» Excerpted text
—————

I found this page very informative: What is that bug in my Aquarium? .:. Various small creatures that can inhabit a Freshwater Invertebrate Aquarium


----------



## Ursus sapien

ngo911 said:


> I found this page very informative: What is that bug in my Aquarium? .:. Various small creatures that can inhabit a Freshwater Invertebrate Aquarium


good link.

The overwhelming majority of micro life in your shrimp tank is beneficial or benign. Someone accurately mentioned planaria as an exception; they can decimate an apple snail population and just generally make things unpleasant. Hydra can be a problem too, though the green hydra are overrated as a threat.

Typically, these animals are probably present in most fish-stocked aquariums. You don't see them so easily, since the fish either eat or harass the organisms into hiding.


----------



## stan

seems like as long as I don't get planaria or hydra. I can just leave those other micro life alone...

I suppose without fish in the take.. I can't really drive these micro life away. Otto cat seems to be the only absolutely shrimp baby safe fish. I wonder how well Otto cat would be able to control the population of micro life? since otto has a sucker mouth that's not meant for hunting.

I'm hesitant on introduction small fish, because my new born shrimp are now freely spotted every where without having to hide or feeling threatened

Add Otto Cat?
Add otto Cat and smallfish (galaxy rasbora)?
or not add any fish?


----------



## Ursus sapien

if you're adding fish just to get rid of the copepods, it's kind of a wasted effort. The copepods will be eaten in two days and then the fish are going to get interested in those baby shrimp...
otos won't eat the micro-creatures, neither will bristlenoses. Dwarf corys will, and they're pretty shrimp-safe.


----------



## stan

Thanks for the advice guys! I think I'll try to reduce the amount that I'm feeding. Hope it takes care of it!


----------

—————

Records from a data collection:
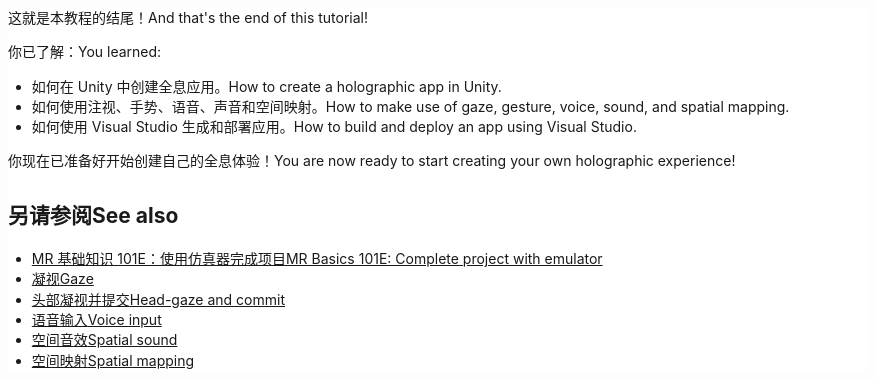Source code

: <span data-ttu-id="b6407-317">这就是本教程的结尾！</span><span class="sxs-lookup"><span data-stu-id="b6407-317">And that's the end of this tutorial!</span></span>

<span data-ttu-id="b6407-318">你已了解：</span><span class="sxs-lookup"><span data-stu-id="b6407-318">You learned:</span></span>

* <span data-ttu-id="b6407-319">如何在 Unity 中创建全息应用。</span><span class="sxs-lookup"><span data-stu-id="b6407-319">How to create a holographic app in Unity.</span></span>
* <span data-ttu-id="b6407-320">如何使用注视、手势、语音、声音和空间映射。</span><span class="sxs-lookup"><span data-stu-id="b6407-320">How to make use of gaze, gesture, voice, sound, and spatial mapping.</span></span>
* <span data-ttu-id="b6407-321">如何使用 Visual Studio 生成和部署应用。</span><span class="sxs-lookup"><span data-stu-id="b6407-321">How to build and deploy an app using Visual Studio.</span></span>

<span data-ttu-id="b6407-322">你现在已准备好开始创建自己的全息体验！</span><span class="sxs-lookup"><span data-stu-id="b6407-322">You are now ready to start creating your own holographic experience!</span></span>

## <a name="see-also"></a><span data-ttu-id="b6407-323">另请参阅</span><span class="sxs-lookup"><span data-stu-id="b6407-323">See also</span></span>

* [<span data-ttu-id="b6407-324">MR 基础知识 101E：使用仿真器完成项目</span><span class="sxs-lookup"><span data-stu-id="b6407-324">MR Basics 101E: Complete project with emulator</span></span>](holograms-101e.md)
* [<span data-ttu-id="b6407-325">凝视</span><span class="sxs-lookup"><span data-stu-id="b6407-325">Gaze</span></span>](../../../design/gaze-and-commit.md)
* [<span data-ttu-id="b6407-326">头部凝视并提交</span><span class="sxs-lookup"><span data-stu-id="b6407-326">Head-gaze and commit</span></span>](../../../design/gaze-and-commit.md)
* [<span data-ttu-id="b6407-327">语音输入</span><span class="sxs-lookup"><span data-stu-id="b6407-327">Voice input</span></span>](../../../design/voice-input.md)
* [<span data-ttu-id="b6407-328">空间音效</span><span class="sxs-lookup"><span data-stu-id="b6407-328">Spatial sound</span></span>](../../../design/spatial-sound.md)
* [<span data-ttu-id="b6407-329">空间映射</span><span class="sxs-lookup"><span data-stu-id="b6407-329">Spatial mapping</span></span>](../../../design/spatial-mapping.md)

—————

» What is needed
Please repeat the forum thread from "seems like as" up to and including "add any fish?". These entries have no connection to the forum thread.

» Exercise answer
seems like as long as I don't get planaria or hydra. I can just leave those other micro life alone...

I suppose without fish in the take.. I can't really drive these micro life away. Otto cat seems to be the only absolutely shrimp baby safe fish. I wonder how well Otto cat would be able to control the population of micro life? since otto has a sucker mouth that's not meant for hunting.

I'm hesitant on introduction small fish, because my new born shrimp are now freely spotted every where without having to hide or feeling threatened

Add Otto Cat?
Add otto Cat and smallfish (galaxy rasbora)?
or not add any fish?